To-do list:
A. Write out the part of the passage on Irish immigration to Canada that opens with the words containing "It was mainly" and closes with "Les Cowboys Fringants.".
B. List every individual person mentioned by name in the passage on Irish immigration to Canada.

Text section:
Tour boats from Quebec City offer daily outings to Grosse Ile in spring and
summer, a combination of bracing river voyage and sobering tour through
reenactments of how authorities processed the masses.
The numbers wrought by Ireland’s famine, often called The Great Hunger, were
staggering. The famine hit its depths in 1847 when 100,000 people, six out
of seven of them Irish, headed for Quebec. Some 5,000 died at sea or while
waiting offshore of Grosse Ile as the overmatched facility verged on anarchy
due to some 12,000 inhabitants, many badly ill.
When the count was taken later, 5,424 died on the island and thousands more
died in Quebec City, Montreal and Kingston. For those who survived, tragedy
or travail often caught up with them later.
It was mainly Irish who dug the Lachine Canal at Montreal and the Rideau
Canal to Ottawa. And it was mostly Irish who died due to typhus and malaria.
Even so, as you follow the often-tragic trail of Irishmen and Irishwomen
down the St. Lawrence, you see the roots of Celtic culture setting down in a
new land. The Irish reel fused into the work of Quebec musicians and dancers
and lives on still in the work of groups like Les Cowboys Fringants.
Also, there is a line of thinking in political science circles that it was
Irishmen who provided an important bridge between the French and English on
the way to Canada’s Confederation in 1867.
Concordia University’s Irish Studies program in Montreal examines this and
other contributions to Canada. Robert Baldwin, son of an Ulsterman, was able
to forge a Liberal alliance with Louis-Hippolyte La Fontaine to get
French-Canadian support for responsible government. And a native of Cork,
Francis Hinks, nurtured the partnership to take the national railway sea to
sea.
But the most colorful Irish-Canadian was Thomas D’Arcy McGee, a brilliant
orator and the only federal Canadian politician ever assassinated. He had
escaped Ireland with a price on his head for fomenting rebellion and landed
in Boston to establish a newspaper pandering to Irish sentiments.

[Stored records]
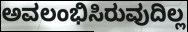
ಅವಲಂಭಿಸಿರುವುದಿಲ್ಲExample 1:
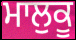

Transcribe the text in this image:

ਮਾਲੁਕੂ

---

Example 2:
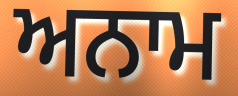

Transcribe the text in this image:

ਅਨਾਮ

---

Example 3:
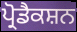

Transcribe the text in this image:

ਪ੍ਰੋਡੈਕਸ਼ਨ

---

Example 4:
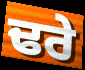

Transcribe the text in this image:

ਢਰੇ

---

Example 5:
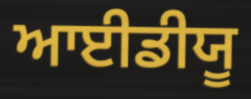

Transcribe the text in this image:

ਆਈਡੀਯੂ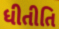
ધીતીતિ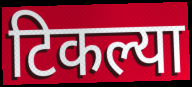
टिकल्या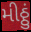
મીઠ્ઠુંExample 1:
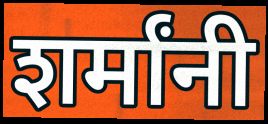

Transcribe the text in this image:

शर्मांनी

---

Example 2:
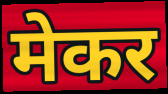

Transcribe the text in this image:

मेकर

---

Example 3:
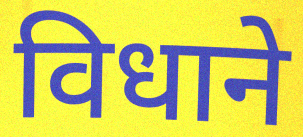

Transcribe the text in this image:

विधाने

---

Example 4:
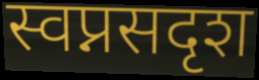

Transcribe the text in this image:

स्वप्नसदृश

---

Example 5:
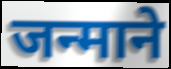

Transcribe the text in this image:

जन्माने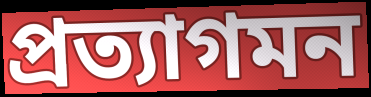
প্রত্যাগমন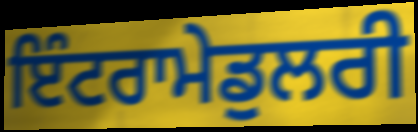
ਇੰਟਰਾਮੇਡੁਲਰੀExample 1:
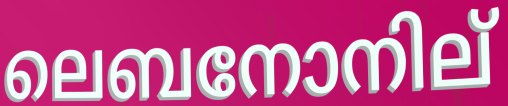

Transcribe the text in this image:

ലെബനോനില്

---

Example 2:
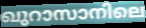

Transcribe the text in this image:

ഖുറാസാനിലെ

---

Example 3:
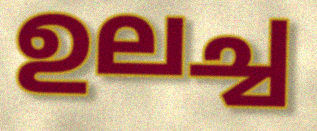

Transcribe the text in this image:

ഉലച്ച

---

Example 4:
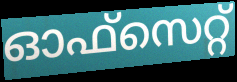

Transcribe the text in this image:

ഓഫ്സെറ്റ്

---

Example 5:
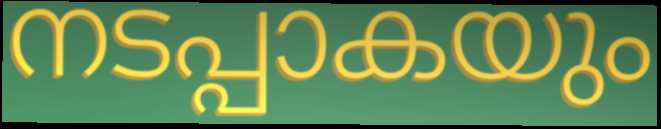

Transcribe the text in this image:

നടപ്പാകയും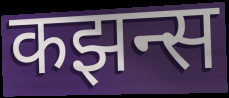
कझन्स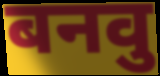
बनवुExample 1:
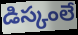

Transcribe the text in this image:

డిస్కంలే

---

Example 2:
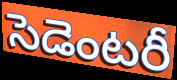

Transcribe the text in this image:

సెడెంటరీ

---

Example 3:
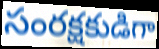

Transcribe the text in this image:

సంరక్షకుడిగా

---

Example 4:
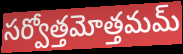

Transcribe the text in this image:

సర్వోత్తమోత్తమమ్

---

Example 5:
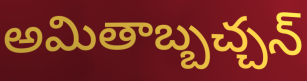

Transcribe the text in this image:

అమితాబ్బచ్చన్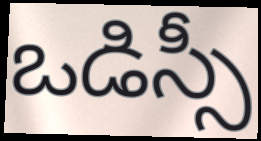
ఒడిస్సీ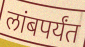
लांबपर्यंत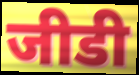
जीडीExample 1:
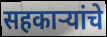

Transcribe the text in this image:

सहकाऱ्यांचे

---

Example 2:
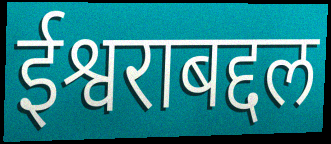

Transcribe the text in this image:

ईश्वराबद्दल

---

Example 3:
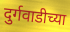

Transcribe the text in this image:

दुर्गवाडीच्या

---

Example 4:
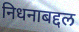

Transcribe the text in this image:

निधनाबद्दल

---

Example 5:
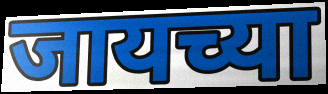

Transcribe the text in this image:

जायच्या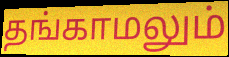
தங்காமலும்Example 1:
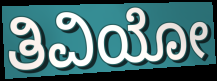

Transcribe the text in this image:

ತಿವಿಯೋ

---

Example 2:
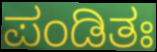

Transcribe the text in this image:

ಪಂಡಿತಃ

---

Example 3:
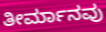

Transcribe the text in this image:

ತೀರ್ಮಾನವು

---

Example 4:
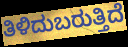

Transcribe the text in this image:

The results:
A.
It was mainly Irish who dug the Lachine Canal at Montreal and the Rideau
Canal to Ottawa. And it was mostly Irish who died due to typhus and malaria.
Even so, as you follow the often-tragic trail of Irishmen and Irishwomen
down the St. Lawrence, you see the roots of Celtic culture setting down in a
new land. The Irish reel fused into the work of Quebec musicians and dancers
and lives on still in the work of groups like Les Cowboys Fringants.

B.
Robert Baldwin
Louis-Hippolyte La Fontaine
Francis Hinks
Thomas D’Arcy McGee